As taboo, stigma-filled or embarrassing as it may seem, talking with your doctor about sex is an important part of your health. It’s normal to have these feelings of embarrassment or to be hesitant, but you’re not alone! Sexual health issues aren’t as uncommon as you think. In fact, forty-three percent of women struggle with a significant sexual problem.
The women I see have various questions and concerns about their sex lives. While it may vary, I routinely see questions and concerns on sex drive, arousal problems, delayed or absent orgasm and pain during intercourse. These are not the only common ones as well. That question you might think is mortifying is most likely one I hear every day.
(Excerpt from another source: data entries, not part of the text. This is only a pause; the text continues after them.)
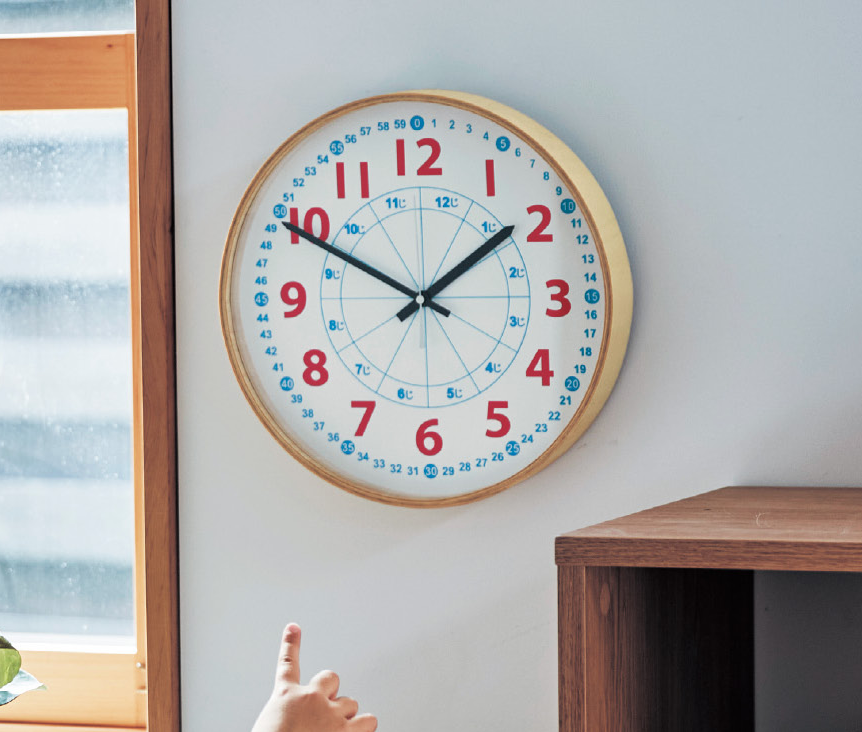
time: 1:49
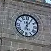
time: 12:05
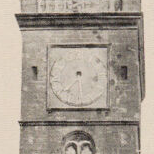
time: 7:29
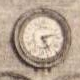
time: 5:12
Even with these encouragements and justifications, women still feel uncomfortable or nervous talking about their sex life and that’s okay! If you’re still having these feelings, follow these tips to help make our discussion easier and more productive during your next visit.
Write down questions and concerns ahead of time
Preparation for your visit is essential. In order to make sure you get all of your concerns heard and your questions answered, write down all questions, symptoms and as many details as you can. These details can be anything from how you’re feeling, whether your period is regular or not, any medications your taking, and what is happening in your life if experiencing problems in the bedroom. The more prepared you are, the more comfortable and confident you will be.
You’re not alone
Like I stated above, sexual issues are common! Almost all couples experience a sexual issue at one point or another in their relationship. Women all over the world experience the same sexual problems and have the same questions and concerns that you have.
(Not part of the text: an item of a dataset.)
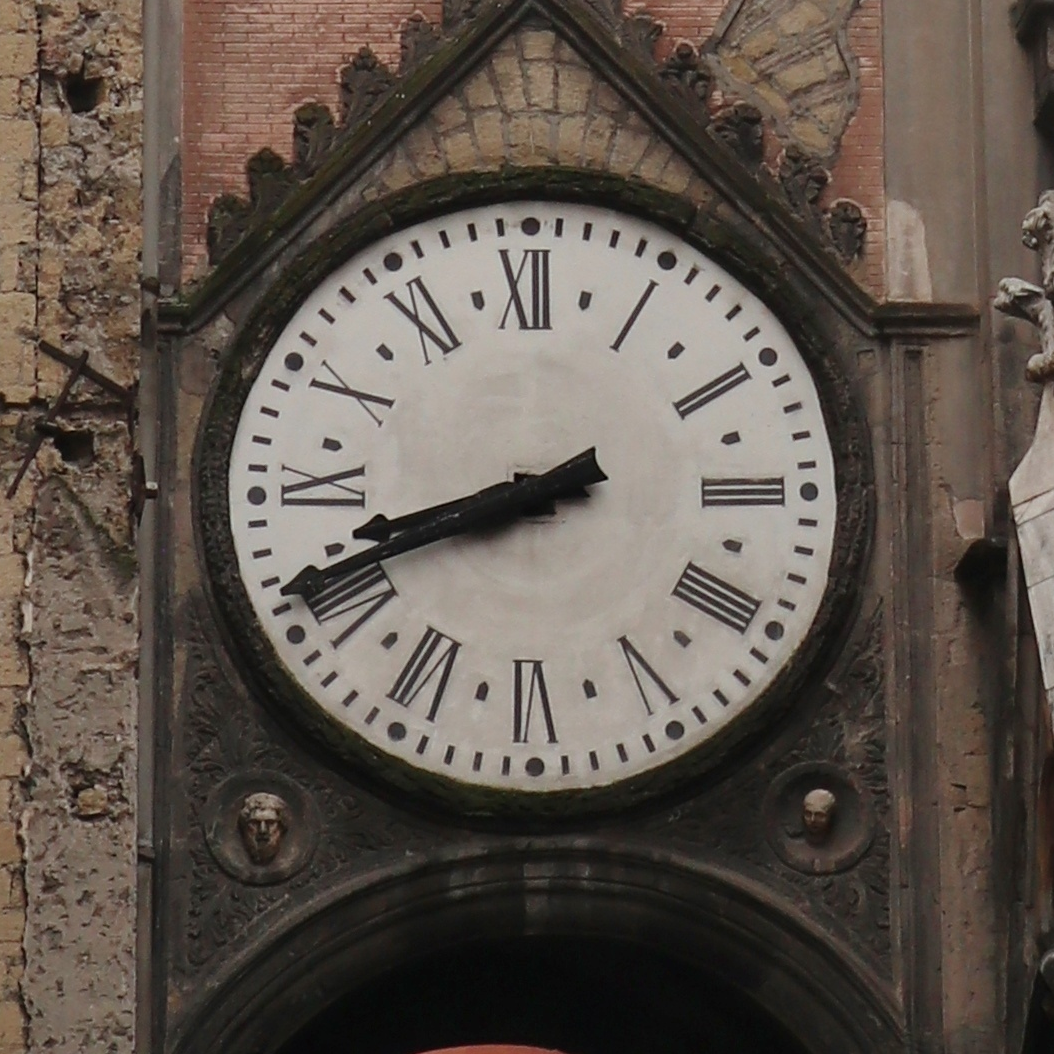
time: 8:41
When you’re ready to start discussing with your doctor, take a deep breath and start simple. Something like, “I have a few concerns about my sex life” can get the ball rolling right away and open up doors to more specific questions or topics. Once you start talking, it will be a relief to get everything off your chest!
I know it’s hard to talk to anyone about sex, but these three tips can make it a little easier to get the conversation started. Once we start the conversation, we can figure out what’s happening together, and come up with the right treatment plan for you.
Remember, when sex is good, it adds 15-20 percent additional value to a relationship. But, when sex is bad or non-existent, it plays an inordinately powerful role draining the relationship of all positive value, about 50-70 percent!